Listings of element regions
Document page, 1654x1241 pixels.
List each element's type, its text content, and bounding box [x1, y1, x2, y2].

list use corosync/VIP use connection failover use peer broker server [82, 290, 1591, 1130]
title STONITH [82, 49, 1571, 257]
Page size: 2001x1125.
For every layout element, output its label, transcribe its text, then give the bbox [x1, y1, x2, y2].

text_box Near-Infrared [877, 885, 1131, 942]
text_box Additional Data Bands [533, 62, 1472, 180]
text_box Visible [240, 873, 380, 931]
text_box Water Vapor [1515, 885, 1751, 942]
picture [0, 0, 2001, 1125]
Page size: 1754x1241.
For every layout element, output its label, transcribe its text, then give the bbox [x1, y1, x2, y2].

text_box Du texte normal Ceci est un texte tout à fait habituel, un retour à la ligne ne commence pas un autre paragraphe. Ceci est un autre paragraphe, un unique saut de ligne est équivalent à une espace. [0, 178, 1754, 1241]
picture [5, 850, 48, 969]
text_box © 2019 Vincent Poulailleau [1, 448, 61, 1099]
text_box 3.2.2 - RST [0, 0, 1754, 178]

*Requirements*.
Reproduce every line of the entries above verbatim, changing nothing.

*Answer in full*.
Document page, 1654x1241 pixels.
List each element's type, its text content, and bounding box [x1, y1, x2, y2].

list use corosync/VIP use connection failover use peer broker server [82, 290, 1591, 1130]
title STONITH [82, 49, 1571, 257]
Page size: 2001x1125.
For every layout element, output its label, transcribe its text, then give the bbox [x1, y1, x2, y2].

text_box Near-Infrared [877, 885, 1131, 942]
text_box Additional Data Bands [533, 62, 1472, 180]
text_box Visible [240, 873, 380, 931]
text_box Water Vapor [1515, 885, 1751, 942]
picture [0, 0, 2001, 1125]
Page size: 1754x1241.
For every layout element, output its label, transcribe its text, then give the bbox [x1, y1, x2, y2].

text_box Du texte normal Ceci est un texte tout à fait habituel, un retour à la ligne ne commence pas un autre paragraphe. Ceci est un autre paragraphe, un unique saut de ligne est équivalent à une espace. [0, 178, 1754, 1241]
picture [5, 850, 48, 969]
text_box © 2019 Vincent Poulailleau [1, 448, 61, 1099]
text_box 3.2.2 - RST [0, 0, 1754, 178]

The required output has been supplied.